Partiture d’ombra

Morterone - 13/08/2016 : 11/09/2016

Fotografie di Raffaella Toffolo, poesie di Carlo Invernizzi.

Informazioni

Comunicato stampa

Il Comune di Morterone e l’Associazione Culturale Amici di Morterone presentano sabato 13 agosto 2016 alle ore 11 la mostra Partiture d’ombra in cui vengono presentate opere fotografiche di Raffaella Toffolo che dialogheranno con le poesie di Carlo Invernizzi.

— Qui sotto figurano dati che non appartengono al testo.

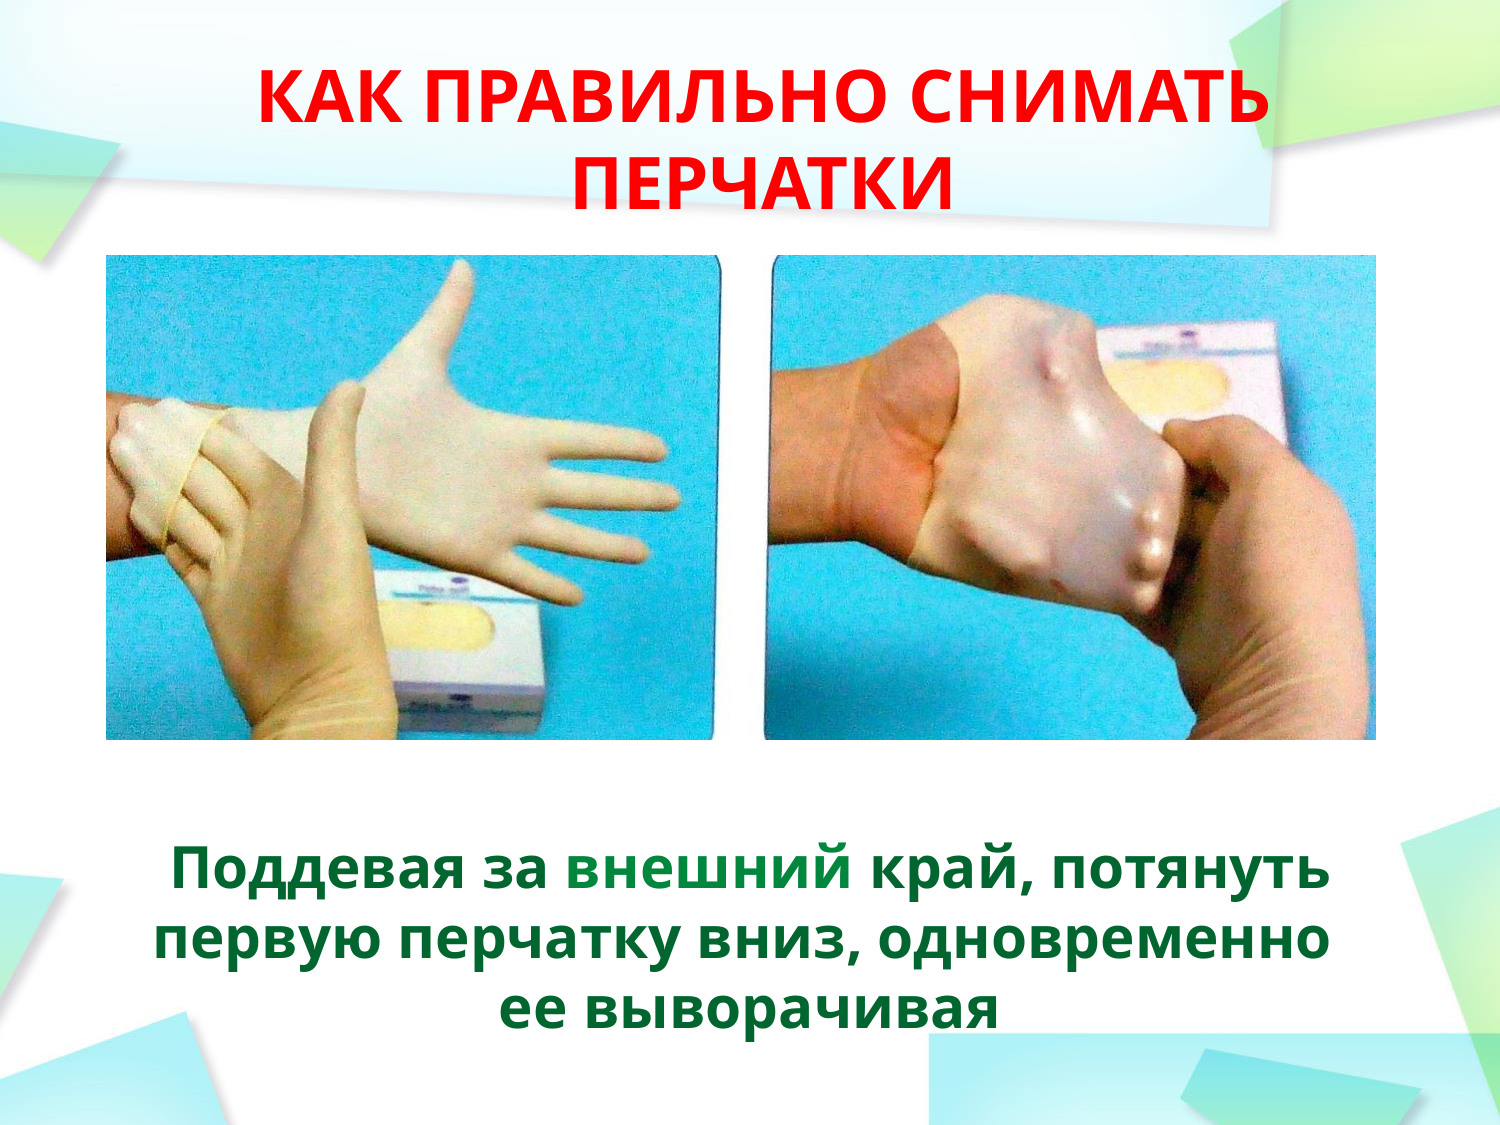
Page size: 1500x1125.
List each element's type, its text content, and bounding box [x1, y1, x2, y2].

picture [0, 0, 1500, 1125]
text_box Поддевая за внешний край, потянуть первую перчатку вниз, одновременно ее выворачивая [123, 822, 1376, 1047]
title КАК ПРАВИЛЬНО СНИМАТЬ ПЕРЧАТКИ [88, 42, 1439, 233]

Morterone da tempo si riconferma luogo di dialoghi, incontri e scambi: la natura entra in contatto con l’arte contemporanea, l’uomo che sa osservare e ascoltare può cogliere l’essenza dell’Altro, l’Universo si rivela in tutta la sua bellezza. Qui i concetti di intimità e internazionalità si fondono generando una realtà che non ha eguali


Morterone è il luogo dove ognuno può “perdersi” e allo stesso tempo ritrovarsi, qui l’uomo ha la possibilità di cogliere in tutta la sua potenza il manifestarsi del reale; queste caratteristiche intrinseche hanno fatto sì che l’Associazione Culturale Amici di Morterone organizzasse con costanza nel tempo una serie di proposte culturali in grado di generare nuovi spunti e visioni, cercando sempre di rispettare e valorizzare l’identità così forte, caratterizzante e imprescindibile di questo ambiente, oggi patrimonio della collettività.
La mostra proposta quest’anno mette in relazione le fotografie di Raffaella Toffolo con le poesie di Carlo Invernizzi; le opere di entrambi portano a riconsiderare in modo diverso i concetti di spazio e tempo “Oscuro intenso / senza spazio senza tempo”, la comune volontà è partire dall’ordinaria percezione delle cose per poter giungere a metafore universali. Lo sguardo è ciò che sta alla base di ogni visione possibile: la superficie dell’esistente è il punto di partenza da cui tutto nasce, tanto nei versi di Invernizzi “Secretizie lucinanti / vagule imprendibili”, quanto nelle immagini della Toffolo, si ha la possibilità di sondare l’“inaccessibile” alla sensibilità umana, il “vedere di là”, cosicché nella superficie stessa risieda la profondità dei fenomeni. È l’intuizione che sta alla base di una realtà percepita non solamente dagli occhi; guardare è un atto di scelta, ciò che serve oggi è saper introdurre un momento di pausa perché si possa guardare finalmente ciò che si vede; donde il senso delle opere fotografiche di Raffaella Toffolo “La giusta posizione” e “Goccia all’interno” delle quali un’immagine è riproposta secondo una visione che rivela inedite partiture scritte nell’ombra. Emerge qui l’“ansia incontenibile di illimite sguardo profondo inesauribile”. Ansia di infinito.
Morterone rappresenta “una soglia poetica”, un luogo di visioni impalpabili, “Secreto impenetrabile / l’ardente avvortico non traspare”; qui è dove l’istante diventa un tunnel temporale che mette in comunicazione l’oggi con il passato e con il domani: Paesaggio tempo, Paesaggio ritmo, Paesaggio silenzio, altrove, ovunque. L’evidente dissolvenza del confine “vista” da Invernizzi “Il margine non limita gli spazi”, si configura nella serie fotografica di Raffaella Toffolo dedicata ai dettagli delle strutture architettoniche iraniane tipicamente decorate.
Queste corrispondenze di luoghi - “Oblique trasparenze” - diventano esercizio della memoria, all’interno delle quali è possibile scorgere i diversi livelli dello spazio labirintico incessantemente riconfigurabile proposto dai due autori. Ciò che attuano è un’alterazione che modifica lo sguardo sul mondo e fonda nuove modalità di relazione e di contatto che sono in grado di ribaltare le prospettive abituali, rimettendo in gioco le possibilità, aprendo nuove traiettorie percorribili. Prendere coscienza delle opere di Invernizzi e della Toffolo, fare propria una certa insistenza dello sguardo, permette per un istante di guardare o percepire un movimento ignoto agli occhi del corpo; questa evocazione rappresenta il senso esistenziale della verità dell’arte, è l’arte a rivelare ogni volta il mondo a se stesso e a dischiuderne il senso.

In occasione della mostra verrà pubblicato un catalogo contenente le immagini delle opere fotografiche di Raffaella Toffolo, le poesie di Carlo Invernizzi e testi di Angela Faravelli, Paola Fenini, Majid Rassekhi, Renato Rizzi, Maria Vailati, Vincenzo Vitiello, Italo Zannier.